DATA TO EXAMINE:
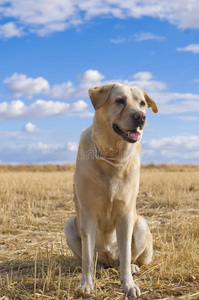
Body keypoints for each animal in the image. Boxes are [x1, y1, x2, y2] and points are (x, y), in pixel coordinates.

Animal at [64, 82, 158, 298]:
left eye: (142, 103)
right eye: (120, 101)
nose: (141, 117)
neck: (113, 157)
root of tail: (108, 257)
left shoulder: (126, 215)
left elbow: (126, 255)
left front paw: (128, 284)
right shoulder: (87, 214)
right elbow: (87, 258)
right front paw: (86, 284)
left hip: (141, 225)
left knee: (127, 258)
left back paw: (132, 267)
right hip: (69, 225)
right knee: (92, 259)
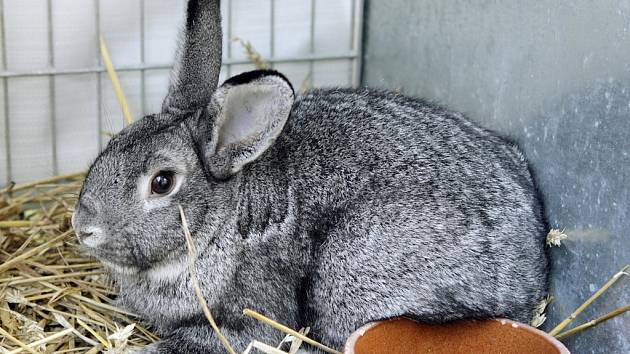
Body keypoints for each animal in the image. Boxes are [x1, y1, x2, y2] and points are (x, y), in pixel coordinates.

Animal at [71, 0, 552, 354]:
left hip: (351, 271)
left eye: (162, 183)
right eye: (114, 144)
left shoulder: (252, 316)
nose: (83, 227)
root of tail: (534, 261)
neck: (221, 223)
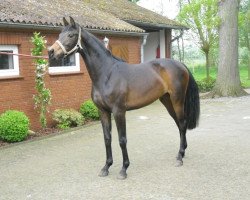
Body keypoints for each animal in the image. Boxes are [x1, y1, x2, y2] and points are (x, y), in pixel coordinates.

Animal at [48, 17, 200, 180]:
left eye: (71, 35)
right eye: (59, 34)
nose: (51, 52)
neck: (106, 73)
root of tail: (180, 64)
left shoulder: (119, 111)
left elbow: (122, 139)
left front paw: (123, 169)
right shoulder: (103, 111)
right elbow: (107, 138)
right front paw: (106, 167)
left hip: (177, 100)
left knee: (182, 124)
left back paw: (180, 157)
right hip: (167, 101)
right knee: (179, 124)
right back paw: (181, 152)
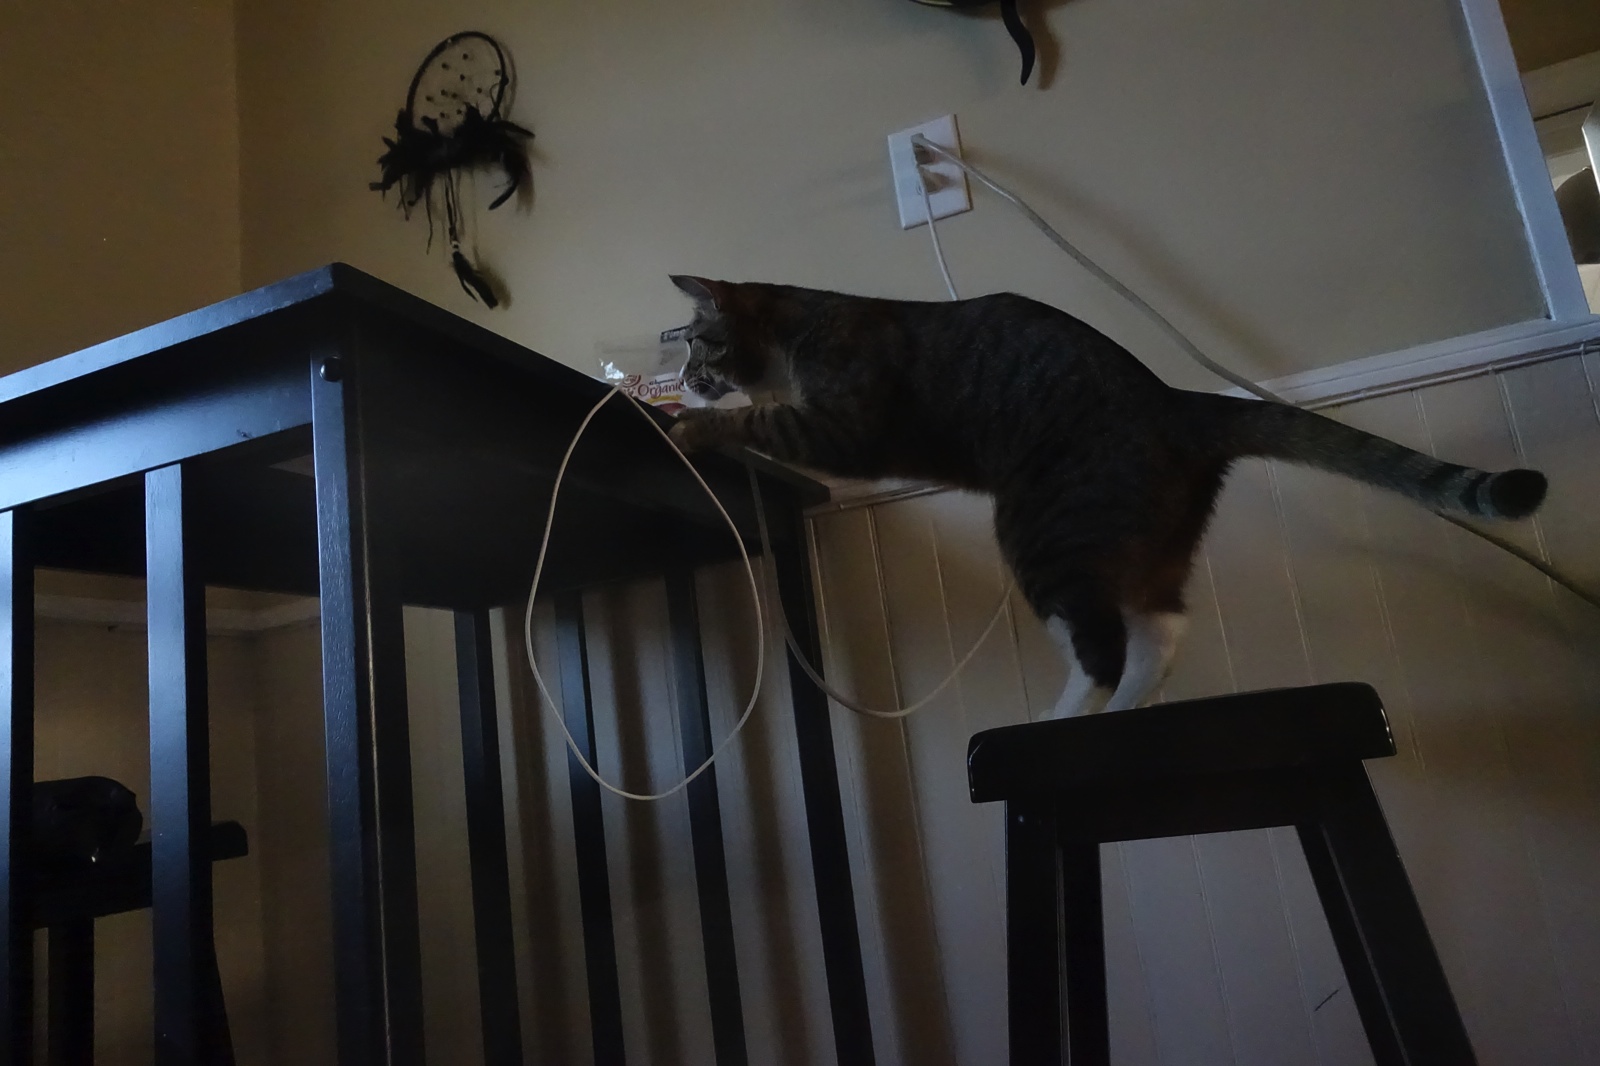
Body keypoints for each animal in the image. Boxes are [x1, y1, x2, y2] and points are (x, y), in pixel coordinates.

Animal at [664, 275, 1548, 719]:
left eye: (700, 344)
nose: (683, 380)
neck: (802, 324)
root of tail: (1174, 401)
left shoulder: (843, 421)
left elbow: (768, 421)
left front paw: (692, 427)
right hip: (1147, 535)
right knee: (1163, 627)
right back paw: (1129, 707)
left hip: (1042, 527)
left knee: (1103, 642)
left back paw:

INSTRUCTIONS FOR THE TASK: Copy out every line of the material above that contains the string "root".

RESULT:
root of tail: (108, 257)
root of tail: (534, 261)
root of tail: (180, 64)
root of tail: (1174, 401)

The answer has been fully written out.